The second thing I want to say is that my cat died five days ago. This has caused me a lot of grief. It has also caused me a lot of guilt, because this has been a death-heavy year for me. Four people I have known in varying degrees have passed away this year, but for the immediate tactile impact, the absence of my cat is the most disconcerting for me. In the best of times, I am afraid to change things around me, for fear of losing something ineffable. After a death, things become even worse. It took me several days to clear up the little tupperware lid of cheese crumbs I tried to feed him in his fading days, before realizing that my cat, fastidious even for a cat, would have been annoyed at such a thing being left alone. But I am afraid that every change in my environment is obliterating the past.

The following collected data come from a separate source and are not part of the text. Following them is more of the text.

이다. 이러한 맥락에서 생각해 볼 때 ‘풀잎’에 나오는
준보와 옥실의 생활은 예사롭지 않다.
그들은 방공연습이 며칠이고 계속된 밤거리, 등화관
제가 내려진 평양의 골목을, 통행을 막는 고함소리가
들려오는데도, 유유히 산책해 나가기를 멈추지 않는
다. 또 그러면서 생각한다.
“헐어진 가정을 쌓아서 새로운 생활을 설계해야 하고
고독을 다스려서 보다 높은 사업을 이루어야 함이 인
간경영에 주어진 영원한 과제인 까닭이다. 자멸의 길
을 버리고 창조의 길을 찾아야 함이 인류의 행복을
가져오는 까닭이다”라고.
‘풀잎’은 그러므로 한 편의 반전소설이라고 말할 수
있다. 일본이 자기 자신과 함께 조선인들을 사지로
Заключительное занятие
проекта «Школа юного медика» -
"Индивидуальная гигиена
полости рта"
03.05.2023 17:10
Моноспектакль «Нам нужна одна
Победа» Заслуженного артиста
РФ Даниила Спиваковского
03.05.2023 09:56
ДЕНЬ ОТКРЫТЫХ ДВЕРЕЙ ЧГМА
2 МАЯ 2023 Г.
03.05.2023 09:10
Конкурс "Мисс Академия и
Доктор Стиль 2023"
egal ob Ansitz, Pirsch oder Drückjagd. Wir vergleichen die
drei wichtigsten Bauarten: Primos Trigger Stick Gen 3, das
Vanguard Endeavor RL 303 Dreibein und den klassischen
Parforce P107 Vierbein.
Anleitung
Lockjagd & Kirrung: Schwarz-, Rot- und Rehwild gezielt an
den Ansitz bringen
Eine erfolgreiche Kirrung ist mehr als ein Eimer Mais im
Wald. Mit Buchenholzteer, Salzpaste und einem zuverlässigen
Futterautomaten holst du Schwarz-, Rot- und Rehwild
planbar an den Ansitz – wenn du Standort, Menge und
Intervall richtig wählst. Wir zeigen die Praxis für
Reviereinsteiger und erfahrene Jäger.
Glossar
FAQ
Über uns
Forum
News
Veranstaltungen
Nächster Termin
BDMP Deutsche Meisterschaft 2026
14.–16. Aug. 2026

Shaking myself out of this blank sense of grief, I have tried to straighten out and remove some old paper. As a volunteer GED tutor, I have reams of scribbled on notebook paper in which I have tried to lay out mathematical concepts. I can't carry around these papers through all the moves I might take in my life. And what will happen to them in the far future? Will I pass them down as valuable heirlooms to my family? At some point, they have to go. But looking through them, it was hard to decide what to throw away, because every piece of paper brought back flashes of memory for me. Me and my student, sitting around a conference table built for 22 people so that we could stare at what I etched on notebook paper. Some of them bring back specific memories of specific days, some of them left me scratching my head wondering what I was on about, and some just gave me a general sense of work accomplished, connections made. How could I throw this out?

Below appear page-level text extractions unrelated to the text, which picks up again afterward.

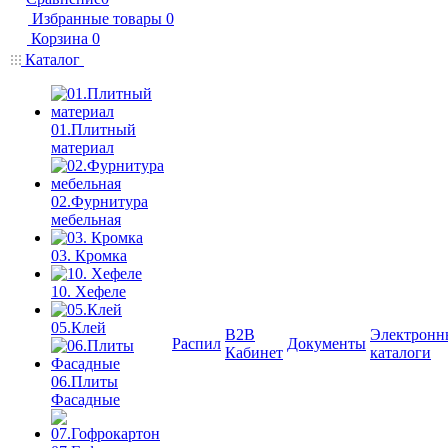
Избранные товары
0
Корзина
0
Каталог
01.Плитный
материал
02.Фурнитура
мебельная
03. Кромка
10. Хефеле
05.Клей
B2B
Электронн
Распил
Документы
Кабинет
каталоги
06.Плиты
Фасадные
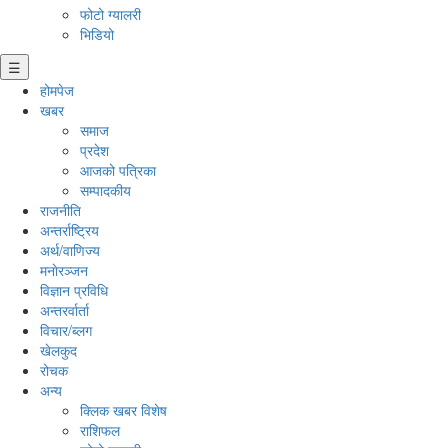
फोटो ग्यालरी
भिडियो
☰
होमपेज
खबर
समाज
प्रदेश
आजको पत्रिका
सम्पादकीय
राजनीति
अन्तर्राष्ट्रिय
अर्थ/वाणिज्य
मनाेरञ्जन
विज्ञान प्रविधि
अन्तरर्वार्ता
विचार/ब्लग
खेलकुद
रोचक
अन्य
क्लिक खबर विशेष
राशिफल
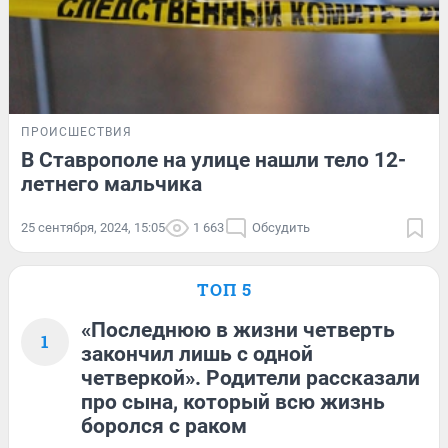
ПРОИСШЕСТВИЯ
В Ставрополе на улице нашли тело 12-
летнего мальчика
25 сентября, 2024, 15:05
1 663
Обсудить
ТОП 5
«Последнюю в жизни четверть
1
закончил лишь с одной
четверкой». Родители рассказали
про сына, который всю жизнь
боролся с раком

The answer I have to come to, for my own sanity and for my own logistics, is that these papers do not show what I have done. Sure, it is great to have a memory, but I don't tutor students so I can have a sheaf of ragged looking lined paper to leaf through, admiring my own doodles. The point of what I am doing is that in some way, I am changing someone. (And changing myself). I am teaching things that they can take out into their life, and improve it, objectively or subjectively. I can never know what results might spring from teaching, but I know they aren't confined to what I felt around that table. While my memories are great, when I hang on to the memories, I forget what was behind them. The way for me to really appreciate what is not present, is to remember that even when it was present, its presence was not all that was there.

At least I have to keep telling myself that.